##### GIVEN INFORMATION #####

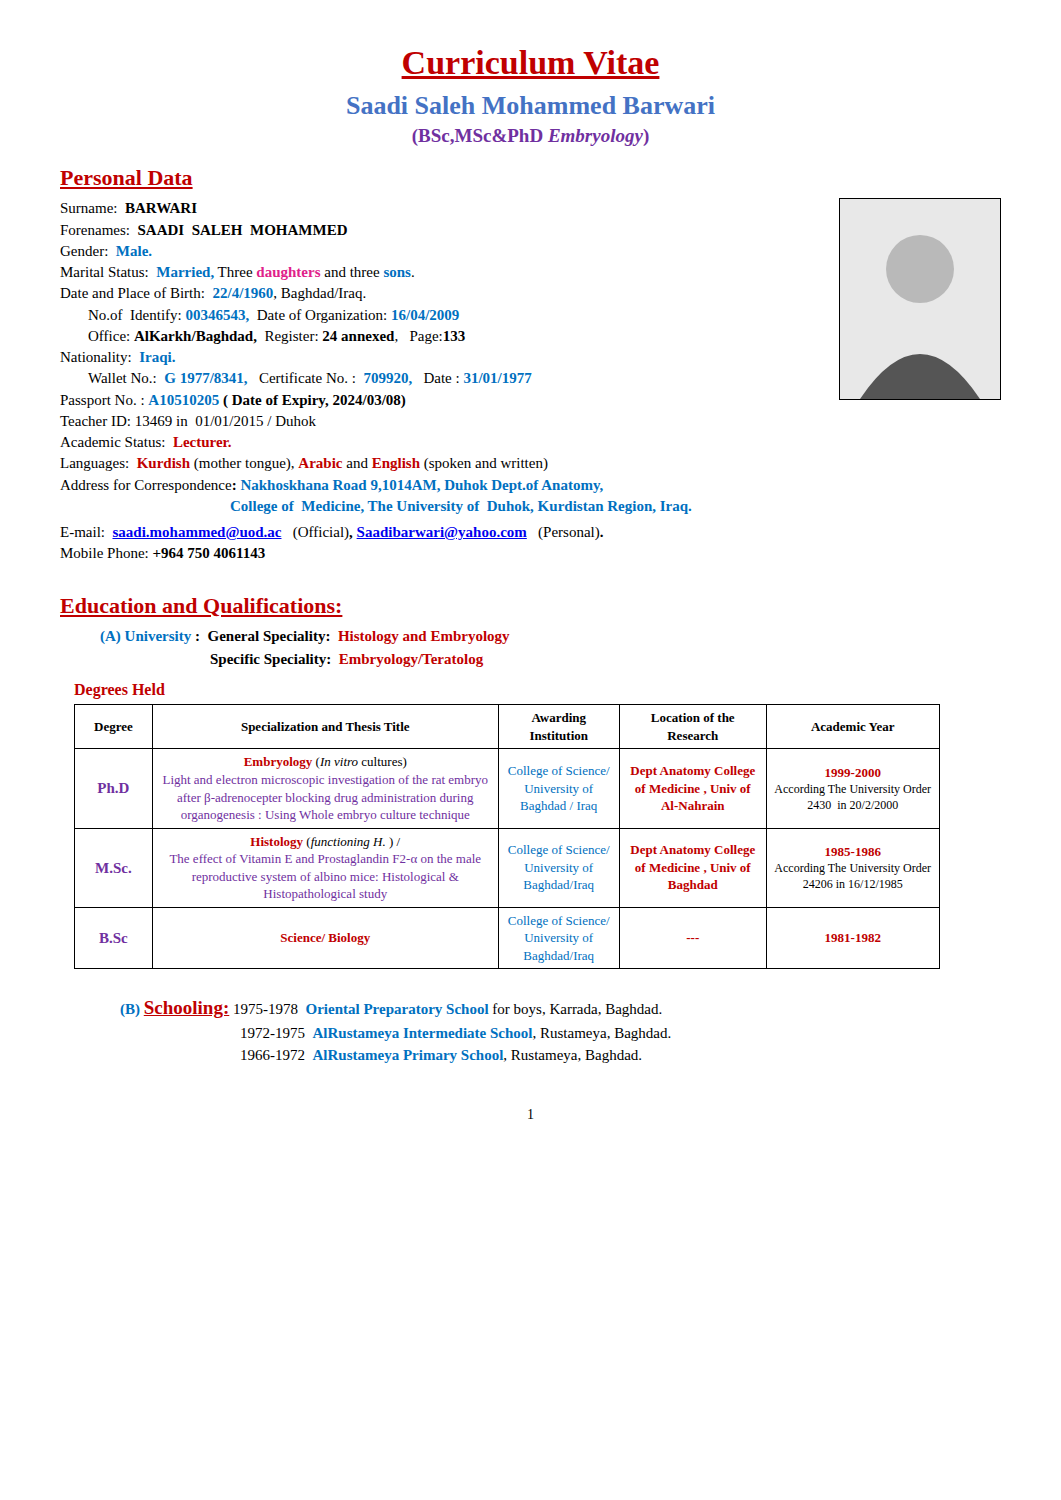Curriculum Vitae
Saadi Saleh Mohammed Barwari
(BSc,MSc&PhD Embryology)
Personal Data
Surname: BARWARI
Forenames: SAADI SALEH MOHAMMED
Gender: Male.
Marital Status: Married, Three daughters and three sons.
Date and Place of Birth: 22/4/1960, Baghdad/Iraq.
No.of Identify: 00346543, Date of Organization: 16/04/2009
Office: AlKarkh/Baghdad, Register: 24 annexed, Page:133
Nationality: Iraqi.
Wallet No.: G 1977/8341, Certificate No. : 709920, Date : 31/01/1977
Passport No. : A10510205 ( Date of Expiry, 2024/03/08)
Teacher ID: 13469 in 01/01/2015 / Duhok
Academic Status: Lecturer.
Languages: Kurdish (mother tongue), Arabic and English (spoken and written)
Address for Correspondence: Nakhoskhana Road 9,1014AM, Duhok Dept.of Anatomy,
College of Medicine, The University of Duhok, Kurdistan Region, Iraq.
E-mail: saadi.mohammed@uod.ac (Official), Saadibarwari@yahoo.com (Personal).
Mobile Phone: +964 750 4061143
Education and Qualifications:
(A) University : General Speciality: Histology and Embryology
Specific Speciality: Embryology/Teratolog
Degrees Held
| Degree | Specialization and Thesis Title | Awarding Institution | Location of the Research | Academic Year |
| --- | --- | --- | --- | --- |
| Ph.D | Embryology ( In vitro cultures) Light and electron microscopic investigation of the rat embryo after β-adrenocepter blocking drug administration during organogenesis : Using Whole embryo culture technique | College of Science/ University of Baghdad / Iraq | Dept Anatomy College of Medicine , Univ of Al-Nahrain | 1999-2000 According The University Order 2430 in 20/2/2000 |
| M.Sc. | Histology ( functioning H. ) / The effect of Vitamin E and Prostaglandin F2-α on the male reproductive system of albino mice : Histological & Histopathological study | College of Science/ University of Baghdad/Iraq | Dept Anatomy College of Medicine , Univ of Baghdad | 1985-1986 According The University Order 24206 in 16/12/1985 |
| B.Sc | Science/ Biology | College of Science/ University of Baghdad/Iraq | --- | 1981-1982 |
(B) Schooling: 1975-1978 Oriental Preparatory School for boys, Karrada, Baghdad.
1972-1975 AlRustameya Intermediate School, Rustameya, Baghdad.
1966-1972 AlRustameya Primary School, Rustameya, Baghdad.
1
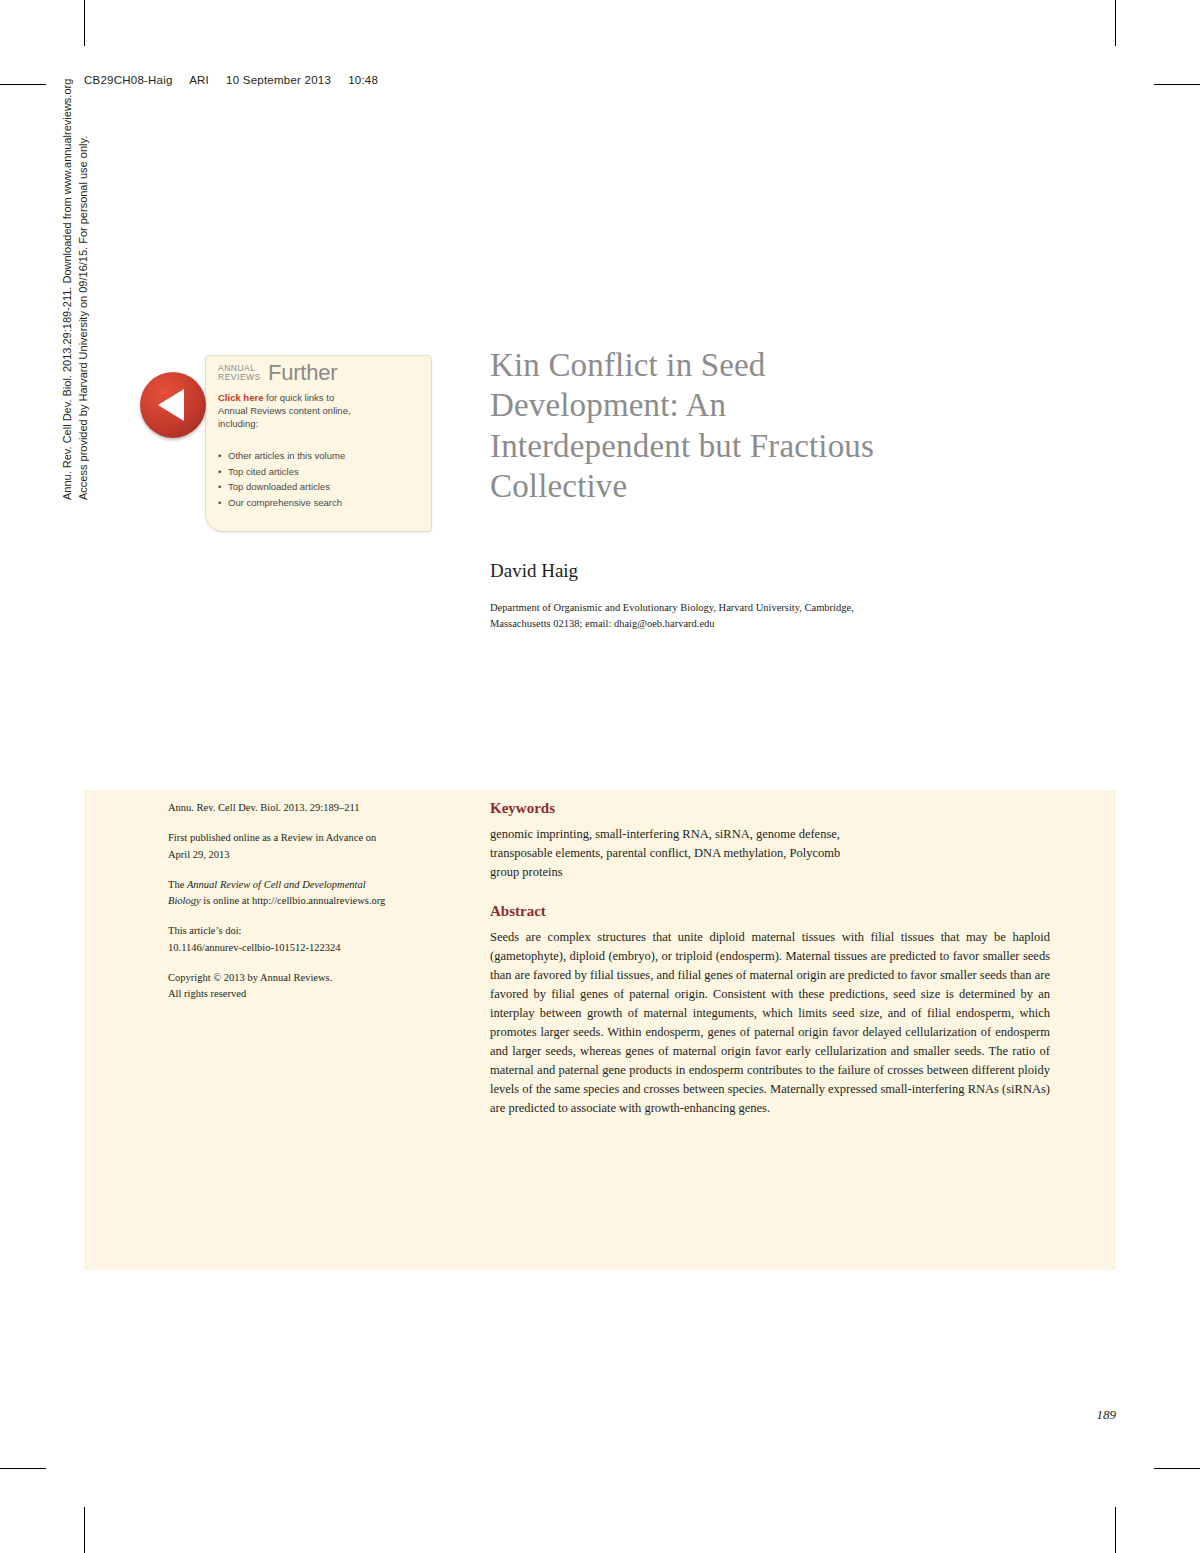CB29CH08-Haig ARI 10 September 2013 10:48
Annu. Rev. Cell Dev. Biol. 2013.29:189-211. Downloaded from www.annualreviews.org
Access provided by Harvard University on 09/16/15. For personal use only.
ANNUAL
REVIEWS
Further
Click here for quick links to
Annual Reviews content online,
including:
Other articles in this volume
Top cited articles
Top downloaded articles
Our comprehensive search
Kin Conflict in Seed
Development: An
Interdependent but Fractious
Collective
David Haig
Department of Organismic and Evolutionary Biology, Harvard University, Cambridge,
Massachusetts 02138; email: dhaig@oeb.harvard.edu
Annu. Rev. Cell Dev. Biol. 2013. 29:189–211
First published online as a Review in Advance on
April 29, 2013
The Annual Review of Cell and Developmental
Biology is online at http://cellbio.annualreviews.org
This article’s doi:
10.1146/annurev-cellbio-101512-122324
Copyright © 2013 by Annual Reviews.
All rights reserved
Keywords
genomic imprinting, small-interfering RNA, siRNA, genome defense,
transposable elements, parental conflict, DNA methylation, Polycomb
group proteins
Abstract
Seeds are complex structures that unite diploid maternal tissues with filial tissues that may be haploid (gametophyte), diploid (embryo), or triploid (endosperm). Maternal tissues are predicted to favor smaller seeds than are favored by filial tissues, and filial genes of maternal origin are predicted to favor smaller seeds than are favored by filial genes of paternal origin. Consistent with these predictions, seed size is determined by an interplay between growth of maternal integuments, which limits seed size, and of filial endosperm, which promotes larger seeds. Within endosperm, genes of paternal origin favor delayed cellularization of endosperm and larger seeds, whereas genes of maternal origin favor early cellularization and smaller seeds. The ratio of maternal and paternal gene products in endosperm contributes to the failure of crosses between different ploidy levels of the same species and crosses between species. Maternally expressed small-interfering RNAs (siRNAs) are predicted to associate with growth-enhancing genes.
189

#####

# REQUIRED ACTION:
Would you transcribe each of the entries exactly, skipping the pictures?

# RESPONSE BELOW:
Curriculum Vitae
Saadi Saleh Mohammed Barwari
(BSc,MSc&PhD Embryology)
Personal Data
Surname: BARWARI
Forenames: SAADI SALEH MOHAMMED
Gender: Male.
Marital Status: Married, Three daughters and three sons.
Date and Place of Birth: 22/4/1960, Baghdad/Iraq.
No.of Identify: 00346543, Date of Organization: 16/04/2009
Office: AlKarkh/Baghdad, Register: 24 annexed, Page:133
Nationality: Iraqi.
Wallet No.: G 1977/8341, Certificate No. : 709920, Date : 31/01/1977
Passport No. : A10510205 ( Date of Expiry, 2024/03/08)
Teacher ID: 13469 in 01/01/2015 / Duhok
Academic Status: Lecturer.
Languages: Kurdish (mother tongue), Arabic and English (spoken and written)
Address for Correspondence: Nakhoskhana Road 9,1014AM, Duhok Dept.of Anatomy,
College of Medicine, The University of Duhok, Kurdistan Region, Iraq.
E-mail: saadi.mohammed@uod.ac (Official), Saadibarwari@yahoo.com (Personal).
Mobile Phone: +964 750 4061143
Education and Qualifications:
(A) University : General Speciality: Histology and Embryology
Specific Speciality: Embryology/Teratolog
Degrees Held
| Degree | Specialization and Thesis Title | Awarding Institution | Location of the Research | Academic Year |
| --- | --- | --- | --- | --- |
| Ph.D | Embryology ( In vitro cultures) Light and electron microscopic investigation of the rat embryo after β-adrenocepter blocking drug administration during organogenesis : Using Whole embryo culture technique | College of Science/ University of Baghdad / Iraq | Dept Anatomy College of Medicine , Univ of Al-Nahrain | 1999-2000 According The University Order 2430 in 20/2/2000 |
| M.Sc. | Histology ( functioning H. ) / The effect of Vitamin E and Prostaglandin F2-α on the male reproductive system of albino mice : Histological & Histopathological study | College of Science/ University of Baghdad/Iraq | Dept Anatomy College of Medicine , Univ of Baghdad | 1985-1986 According The University Order 24206 in 16/12/1985 |
| B.Sc | Science/ Biology | College of Science/ University of Baghdad/Iraq | --- | 1981-1982 |
(B) Schooling: 1975-1978 Oriental Preparatory School for boys, Karrada, Baghdad.
1972-1975 AlRustameya Intermediate School, Rustameya, Baghdad.
1966-1972 AlRustameya Primary School, Rustameya, Baghdad.
1
CB29CH08-Haig ARI 10 September 2013 10:48
Annu. Rev. Cell Dev. Biol. 2013.29:189-211. Downloaded from www.annualreviews.org
Access provided by Harvard University on 09/16/15. For personal use only.
ANNUAL
REVIEWS
Further
Click here for quick links to
Annual Reviews content online,
including:
Other articles in this volume
Top cited articles
Top downloaded articles
Our comprehensive search
Kin Conflict in Seed
Development: An
Interdependent but Fractious
Collective
David Haig
Department of Organismic and Evolutionary Biology, Harvard University, Cambridge,
Massachusetts 02138; email: dhaig@oeb.harvard.edu
Annu. Rev. Cell Dev. Biol. 2013. 29:189–211
First published online as a Review in Advance on
April 29, 2013
The Annual Review of Cell and Developmental
Biology is online at http://cellbio.annualreviews.org
This article’s doi:
10.1146/annurev-cellbio-101512-122324
Copyright © 2013 by Annual Reviews.
All rights reserved
Keywords
genomic imprinting, small-interfering RNA, siRNA, genome defense,
transposable elements, parental conflict, DNA methylation, Polycomb
group proteins
Abstract
Seeds are complex structures that unite diploid maternal tissues with filial tissues that may be haploid (gametophyte), diploid (embryo), or triploid (endosperm). Maternal tissues are predicted to favor smaller seeds than are favored by filial tissues, and filial genes of maternal origin are predicted to favor smaller seeds than are favored by filial genes of paternal origin. Consistent with these predictions, seed size is determined by an interplay between growth of maternal integuments, which limits seed size, and of filial endosperm, which promotes larger seeds. Within endosperm, genes of paternal origin favor delayed cellularization of endosperm and larger seeds, whereas genes of maternal origin favor early cellularization and smaller seeds. The ratio of maternal and paternal gene products in endosperm contributes to the failure of crosses between different ploidy levels of the same species and crosses between species. Maternally expressed small-interfering RNAs (siRNAs) are predicted to associate with growth-enhancing genes.
189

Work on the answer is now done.